Neophyte academic wonders about Scrivener

Howdy. Hope this is the right forum. If not, can you cut-and-paste me where I need to go?

I’m gearing up for my dissertation, and have moved away from using EndNote. Now I use Bookends for my bibliographic work. I also am moving away from Word. I’m currently using Pages, but may use Mellel for my dissertation. Here are my questions: How does scrivener fit with Bookends (if at all), and how does it fit with Pages or Mellel? Do they play nice together?

Thanks!

GMB

In my experience, Bookends, Scrivener and Nisus Writer Pro work together brilliantly, and it seems that Bookends-Scrivener-Mellel may be even better for dissertations, though I don’t know why as Mellel doesn’t work well for me (Chinese). There are others on the forum who use Mellel, who will no doubt comment.

Pages, on the other hand, I’m not so sure about for your purposes as its RTF import is ropy, e.g. not accepting footnotes. That, by the way, is significant, as Scrivener’s .DOC export is actually re-branded RTF — which is perfectly legitimate — rather than .DOC binary format.

Mark

Xe xe, Mark.

I’ve downloaded Scrivener for a test drive, and it certainly does look wonderful.

One feature I have puzzled out yet: May I print a copy of an outline or a .tiff or .png of one view of the cards without recourse to Grab?

You can currently print out images, web pages, PDF files and text etc, but you cannot print the outliner or corkboard views.
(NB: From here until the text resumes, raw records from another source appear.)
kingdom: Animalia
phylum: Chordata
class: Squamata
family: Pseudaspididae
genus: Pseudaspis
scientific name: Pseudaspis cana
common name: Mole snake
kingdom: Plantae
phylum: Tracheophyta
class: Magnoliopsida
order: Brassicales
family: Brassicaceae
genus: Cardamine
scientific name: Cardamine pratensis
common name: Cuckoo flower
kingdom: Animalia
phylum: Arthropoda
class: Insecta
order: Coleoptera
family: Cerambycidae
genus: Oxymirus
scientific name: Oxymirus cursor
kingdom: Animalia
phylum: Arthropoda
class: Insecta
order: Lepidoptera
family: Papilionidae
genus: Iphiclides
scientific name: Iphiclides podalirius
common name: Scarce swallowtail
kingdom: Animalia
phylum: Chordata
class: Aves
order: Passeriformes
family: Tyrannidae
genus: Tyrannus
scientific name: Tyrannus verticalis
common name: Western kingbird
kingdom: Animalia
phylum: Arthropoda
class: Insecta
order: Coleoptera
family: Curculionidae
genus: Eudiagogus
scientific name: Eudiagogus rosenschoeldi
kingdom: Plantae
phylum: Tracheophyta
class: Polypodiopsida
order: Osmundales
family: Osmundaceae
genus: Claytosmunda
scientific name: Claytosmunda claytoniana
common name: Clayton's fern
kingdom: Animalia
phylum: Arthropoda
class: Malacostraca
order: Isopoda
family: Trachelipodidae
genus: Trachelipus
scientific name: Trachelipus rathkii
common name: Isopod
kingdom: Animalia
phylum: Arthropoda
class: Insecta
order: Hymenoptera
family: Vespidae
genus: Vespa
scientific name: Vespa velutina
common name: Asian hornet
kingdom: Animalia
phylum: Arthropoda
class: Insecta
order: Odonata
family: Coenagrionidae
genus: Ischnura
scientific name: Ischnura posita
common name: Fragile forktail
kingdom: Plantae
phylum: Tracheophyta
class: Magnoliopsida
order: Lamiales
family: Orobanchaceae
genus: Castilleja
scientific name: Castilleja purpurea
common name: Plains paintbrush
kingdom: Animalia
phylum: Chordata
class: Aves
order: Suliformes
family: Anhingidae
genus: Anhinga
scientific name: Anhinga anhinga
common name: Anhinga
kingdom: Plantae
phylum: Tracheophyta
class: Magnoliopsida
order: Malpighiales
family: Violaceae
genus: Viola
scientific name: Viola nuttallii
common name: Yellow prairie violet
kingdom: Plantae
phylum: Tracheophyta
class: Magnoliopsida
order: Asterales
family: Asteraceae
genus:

You can, however, use File > Compile Draft to print only the titles and synopses of your documents to print an outline of anything inside the Draft folder. (Right now, at the tail end of upgrades to the corkboard for the next update, I am about to start adding the ability to print off the corkboard as cards; I will be looking at a way of printing the outliner too.)

All the best,
Keith

P.S. I can’t give better info than Mark about the word processors; Scrivener does indeed play well with Nisus and Mellel - and even better in the next update - but Pages, alas, does not properly support the most standard rich text format - RTF - and thus cannot import footnotes, images etc from anything exported from Scrivener.

Scrivener, Mellel and Bookends are a great combo, especially for academics.

In Bookends you can set the Word Processor (in General settings) to Scrivener so you can easily swap and exchange references between boths apps.

In Scrivener as a default the shortcut cmd+y is already in use for something else but I changed it so it is this one shortcut for all three programs.

The citations will appear in curly brackets in your Scrivener texts (that’s the default, you can change it in Bookends’ Scan&Bib/Citation Delimiters).

After exporting to Mellel in rtf format you will find that the footnotes look pretty ugly. That’s because Mellel uses a rtf footnote format as a default. Change it to your_footnotes/your_endnotes and the ugly ducklings turn into swans.

Then you have to convert the citations in delimiters to proper citation Mellel elements (via the Bibliography menu, it’s not in the palette!).

After that if you had set the Reference Manager in Mellel to Bookends you can convert the citations to final format just like citations generated in Mellel itself. Even if Bookends’ word processor is still set to Scrivener. Only if you want to insert references from Bookends directly into Mellel you have to change Bookends’ reference manager, permanent or temporarily.

When it comes to references the three make a good team, as soon as you got it how it works you’ll have a smooth work flow.

All other structuring elements, headings, the great new cross references etc., must be added manually because the rtf format doesn’t know anything about these Mellel features.